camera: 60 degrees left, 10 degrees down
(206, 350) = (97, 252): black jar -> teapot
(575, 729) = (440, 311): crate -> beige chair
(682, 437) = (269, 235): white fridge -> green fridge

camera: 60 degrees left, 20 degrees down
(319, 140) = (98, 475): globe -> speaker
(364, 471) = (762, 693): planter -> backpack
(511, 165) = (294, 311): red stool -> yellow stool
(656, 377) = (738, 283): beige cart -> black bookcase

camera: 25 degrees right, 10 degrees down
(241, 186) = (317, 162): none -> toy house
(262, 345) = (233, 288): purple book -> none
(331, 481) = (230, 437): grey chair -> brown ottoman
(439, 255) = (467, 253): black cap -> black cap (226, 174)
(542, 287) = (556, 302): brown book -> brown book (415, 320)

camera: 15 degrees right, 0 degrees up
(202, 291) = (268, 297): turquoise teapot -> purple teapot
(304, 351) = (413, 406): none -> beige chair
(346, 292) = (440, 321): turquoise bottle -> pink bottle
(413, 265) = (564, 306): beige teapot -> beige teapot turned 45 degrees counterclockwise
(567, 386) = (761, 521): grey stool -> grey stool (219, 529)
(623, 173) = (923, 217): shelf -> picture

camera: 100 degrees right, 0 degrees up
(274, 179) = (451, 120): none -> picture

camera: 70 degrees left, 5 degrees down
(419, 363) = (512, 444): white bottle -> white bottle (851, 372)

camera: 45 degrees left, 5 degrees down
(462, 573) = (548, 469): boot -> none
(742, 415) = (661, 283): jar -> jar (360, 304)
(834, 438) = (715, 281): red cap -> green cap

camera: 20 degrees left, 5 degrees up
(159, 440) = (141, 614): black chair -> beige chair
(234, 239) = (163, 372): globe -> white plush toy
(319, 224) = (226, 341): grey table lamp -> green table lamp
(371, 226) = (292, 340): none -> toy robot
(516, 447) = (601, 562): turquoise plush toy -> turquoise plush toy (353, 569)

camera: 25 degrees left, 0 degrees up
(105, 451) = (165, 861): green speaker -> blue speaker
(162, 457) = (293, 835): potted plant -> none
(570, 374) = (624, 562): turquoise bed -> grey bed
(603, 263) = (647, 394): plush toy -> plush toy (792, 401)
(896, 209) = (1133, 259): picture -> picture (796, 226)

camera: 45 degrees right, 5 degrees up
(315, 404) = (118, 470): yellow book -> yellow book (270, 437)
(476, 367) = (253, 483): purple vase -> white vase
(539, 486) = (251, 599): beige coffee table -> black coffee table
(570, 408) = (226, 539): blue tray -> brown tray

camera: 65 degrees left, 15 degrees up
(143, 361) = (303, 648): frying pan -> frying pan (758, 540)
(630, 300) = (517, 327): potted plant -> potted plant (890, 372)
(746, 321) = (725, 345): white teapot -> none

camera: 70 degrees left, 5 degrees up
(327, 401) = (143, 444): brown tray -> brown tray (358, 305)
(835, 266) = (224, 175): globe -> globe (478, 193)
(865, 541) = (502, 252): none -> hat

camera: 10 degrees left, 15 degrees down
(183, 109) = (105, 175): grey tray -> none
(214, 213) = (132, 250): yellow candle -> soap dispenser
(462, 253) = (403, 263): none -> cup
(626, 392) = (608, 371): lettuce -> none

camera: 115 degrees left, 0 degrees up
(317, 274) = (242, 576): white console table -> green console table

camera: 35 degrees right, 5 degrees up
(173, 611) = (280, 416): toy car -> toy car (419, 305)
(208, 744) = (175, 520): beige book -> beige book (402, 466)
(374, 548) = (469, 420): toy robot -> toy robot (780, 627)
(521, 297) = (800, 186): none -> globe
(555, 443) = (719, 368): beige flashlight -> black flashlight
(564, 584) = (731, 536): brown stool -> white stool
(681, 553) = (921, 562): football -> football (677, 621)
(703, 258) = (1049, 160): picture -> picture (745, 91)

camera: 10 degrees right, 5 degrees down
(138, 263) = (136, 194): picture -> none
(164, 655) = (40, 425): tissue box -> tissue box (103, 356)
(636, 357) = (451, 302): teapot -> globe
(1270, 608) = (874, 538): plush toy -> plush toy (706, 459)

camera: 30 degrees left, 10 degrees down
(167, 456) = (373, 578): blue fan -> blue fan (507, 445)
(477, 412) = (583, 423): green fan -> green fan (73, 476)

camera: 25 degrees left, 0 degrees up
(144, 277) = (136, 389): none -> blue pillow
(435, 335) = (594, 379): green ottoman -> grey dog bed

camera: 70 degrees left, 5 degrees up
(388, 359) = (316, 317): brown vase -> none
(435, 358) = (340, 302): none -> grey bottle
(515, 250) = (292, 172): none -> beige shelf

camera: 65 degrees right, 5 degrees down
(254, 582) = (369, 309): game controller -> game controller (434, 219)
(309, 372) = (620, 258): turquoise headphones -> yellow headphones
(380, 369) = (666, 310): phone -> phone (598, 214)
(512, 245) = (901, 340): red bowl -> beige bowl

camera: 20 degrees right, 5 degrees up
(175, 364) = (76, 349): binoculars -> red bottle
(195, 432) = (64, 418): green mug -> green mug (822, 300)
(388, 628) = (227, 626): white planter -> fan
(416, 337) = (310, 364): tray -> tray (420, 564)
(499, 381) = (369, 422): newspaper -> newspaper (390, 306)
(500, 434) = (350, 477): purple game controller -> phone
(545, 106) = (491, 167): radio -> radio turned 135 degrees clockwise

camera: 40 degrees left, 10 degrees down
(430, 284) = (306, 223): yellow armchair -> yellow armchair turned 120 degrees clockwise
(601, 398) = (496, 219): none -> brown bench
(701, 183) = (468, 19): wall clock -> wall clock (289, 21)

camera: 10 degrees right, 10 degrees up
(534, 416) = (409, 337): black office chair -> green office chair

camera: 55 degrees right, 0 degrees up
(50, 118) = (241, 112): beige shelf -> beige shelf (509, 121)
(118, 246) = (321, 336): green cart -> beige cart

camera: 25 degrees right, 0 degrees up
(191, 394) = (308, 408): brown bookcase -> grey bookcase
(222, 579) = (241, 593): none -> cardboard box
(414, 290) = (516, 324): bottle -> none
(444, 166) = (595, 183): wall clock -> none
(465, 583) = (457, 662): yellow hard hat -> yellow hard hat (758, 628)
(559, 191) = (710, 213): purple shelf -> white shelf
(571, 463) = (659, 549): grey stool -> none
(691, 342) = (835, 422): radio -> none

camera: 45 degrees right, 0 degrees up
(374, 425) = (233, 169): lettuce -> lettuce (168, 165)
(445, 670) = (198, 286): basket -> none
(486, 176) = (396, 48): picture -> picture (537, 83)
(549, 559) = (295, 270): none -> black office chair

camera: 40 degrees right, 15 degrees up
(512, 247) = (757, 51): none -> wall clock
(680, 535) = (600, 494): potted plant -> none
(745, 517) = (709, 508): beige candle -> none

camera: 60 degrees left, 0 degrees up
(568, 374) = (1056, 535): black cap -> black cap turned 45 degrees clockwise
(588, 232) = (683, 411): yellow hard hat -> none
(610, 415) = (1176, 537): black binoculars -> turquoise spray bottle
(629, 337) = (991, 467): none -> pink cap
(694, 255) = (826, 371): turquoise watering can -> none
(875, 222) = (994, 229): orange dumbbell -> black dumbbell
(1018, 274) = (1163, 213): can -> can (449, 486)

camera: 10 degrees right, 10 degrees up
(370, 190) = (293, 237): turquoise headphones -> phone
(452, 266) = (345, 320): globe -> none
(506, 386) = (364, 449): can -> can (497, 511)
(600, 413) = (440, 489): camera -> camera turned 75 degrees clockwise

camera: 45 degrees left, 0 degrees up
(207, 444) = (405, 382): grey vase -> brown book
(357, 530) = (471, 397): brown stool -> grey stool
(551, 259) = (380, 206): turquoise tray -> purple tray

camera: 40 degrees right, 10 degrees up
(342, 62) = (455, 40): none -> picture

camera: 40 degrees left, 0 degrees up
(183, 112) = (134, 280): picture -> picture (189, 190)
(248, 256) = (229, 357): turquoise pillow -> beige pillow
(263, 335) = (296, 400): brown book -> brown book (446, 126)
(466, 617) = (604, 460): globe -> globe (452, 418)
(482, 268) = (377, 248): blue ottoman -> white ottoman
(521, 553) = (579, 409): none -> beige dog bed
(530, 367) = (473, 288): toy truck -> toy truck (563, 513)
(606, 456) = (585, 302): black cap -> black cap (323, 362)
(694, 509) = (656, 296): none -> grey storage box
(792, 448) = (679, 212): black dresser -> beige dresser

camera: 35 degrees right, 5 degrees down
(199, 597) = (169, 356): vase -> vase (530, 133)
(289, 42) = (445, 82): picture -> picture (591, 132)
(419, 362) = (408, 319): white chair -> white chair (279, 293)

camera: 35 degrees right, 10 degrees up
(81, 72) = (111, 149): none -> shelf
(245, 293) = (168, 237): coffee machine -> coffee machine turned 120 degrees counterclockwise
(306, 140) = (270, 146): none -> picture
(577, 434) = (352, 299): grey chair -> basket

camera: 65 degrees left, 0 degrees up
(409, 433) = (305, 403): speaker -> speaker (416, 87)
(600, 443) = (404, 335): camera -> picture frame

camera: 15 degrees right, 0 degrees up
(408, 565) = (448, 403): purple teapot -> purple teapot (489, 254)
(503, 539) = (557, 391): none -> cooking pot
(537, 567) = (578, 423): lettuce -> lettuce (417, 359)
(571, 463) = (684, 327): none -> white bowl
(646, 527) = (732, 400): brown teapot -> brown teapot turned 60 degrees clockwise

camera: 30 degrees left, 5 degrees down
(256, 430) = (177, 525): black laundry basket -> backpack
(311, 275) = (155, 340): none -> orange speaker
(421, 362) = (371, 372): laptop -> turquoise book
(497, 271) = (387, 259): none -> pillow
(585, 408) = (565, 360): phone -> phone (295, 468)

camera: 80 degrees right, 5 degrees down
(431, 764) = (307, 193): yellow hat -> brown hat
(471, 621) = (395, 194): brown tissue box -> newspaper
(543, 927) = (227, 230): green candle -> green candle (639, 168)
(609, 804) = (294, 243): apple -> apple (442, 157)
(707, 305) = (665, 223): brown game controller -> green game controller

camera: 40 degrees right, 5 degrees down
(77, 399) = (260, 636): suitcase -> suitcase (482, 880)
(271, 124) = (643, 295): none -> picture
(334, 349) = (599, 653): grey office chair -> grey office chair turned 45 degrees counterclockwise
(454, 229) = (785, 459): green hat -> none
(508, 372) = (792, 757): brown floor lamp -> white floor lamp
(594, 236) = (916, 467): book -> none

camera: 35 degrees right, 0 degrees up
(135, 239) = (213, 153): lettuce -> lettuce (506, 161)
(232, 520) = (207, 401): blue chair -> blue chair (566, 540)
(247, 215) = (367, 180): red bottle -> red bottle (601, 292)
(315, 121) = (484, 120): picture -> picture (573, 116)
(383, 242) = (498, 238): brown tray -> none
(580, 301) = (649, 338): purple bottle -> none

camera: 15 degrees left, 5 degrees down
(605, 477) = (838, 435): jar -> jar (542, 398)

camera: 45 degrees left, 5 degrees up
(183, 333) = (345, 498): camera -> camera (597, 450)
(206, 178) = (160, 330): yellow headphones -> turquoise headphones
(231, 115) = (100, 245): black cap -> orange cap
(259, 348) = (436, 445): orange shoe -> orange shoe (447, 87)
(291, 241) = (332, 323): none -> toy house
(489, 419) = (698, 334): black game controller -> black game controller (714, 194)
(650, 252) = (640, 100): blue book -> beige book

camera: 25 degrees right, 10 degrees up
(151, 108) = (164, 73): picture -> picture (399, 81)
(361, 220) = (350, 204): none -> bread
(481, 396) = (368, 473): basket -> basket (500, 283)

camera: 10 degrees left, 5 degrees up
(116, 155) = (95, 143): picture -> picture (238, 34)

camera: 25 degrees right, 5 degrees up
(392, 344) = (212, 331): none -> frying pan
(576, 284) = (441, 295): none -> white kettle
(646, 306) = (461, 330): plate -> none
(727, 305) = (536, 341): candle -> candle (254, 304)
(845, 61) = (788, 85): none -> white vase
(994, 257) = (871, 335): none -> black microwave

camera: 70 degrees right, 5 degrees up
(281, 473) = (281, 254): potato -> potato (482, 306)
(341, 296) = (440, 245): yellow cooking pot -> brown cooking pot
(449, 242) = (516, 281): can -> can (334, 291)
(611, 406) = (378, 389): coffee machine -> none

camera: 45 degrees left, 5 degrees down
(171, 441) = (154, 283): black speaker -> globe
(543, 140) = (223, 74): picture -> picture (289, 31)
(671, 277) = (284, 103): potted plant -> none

Exercise: Working from the entries above, find every line in which the word "tray" occurs and copy it.

Reply to the exercise:
(570, 408) = (226, 539): blue tray -> brown tray
(327, 401) = (143, 444): brown tray -> brown tray (358, 305)
(183, 109) = (105, 175): grey tray -> none
(416, 337) = (310, 364): tray -> tray (420, 564)
(551, 259) = (380, 206): turquoise tray -> purple tray
(383, 242) = (498, 238): brown tray -> none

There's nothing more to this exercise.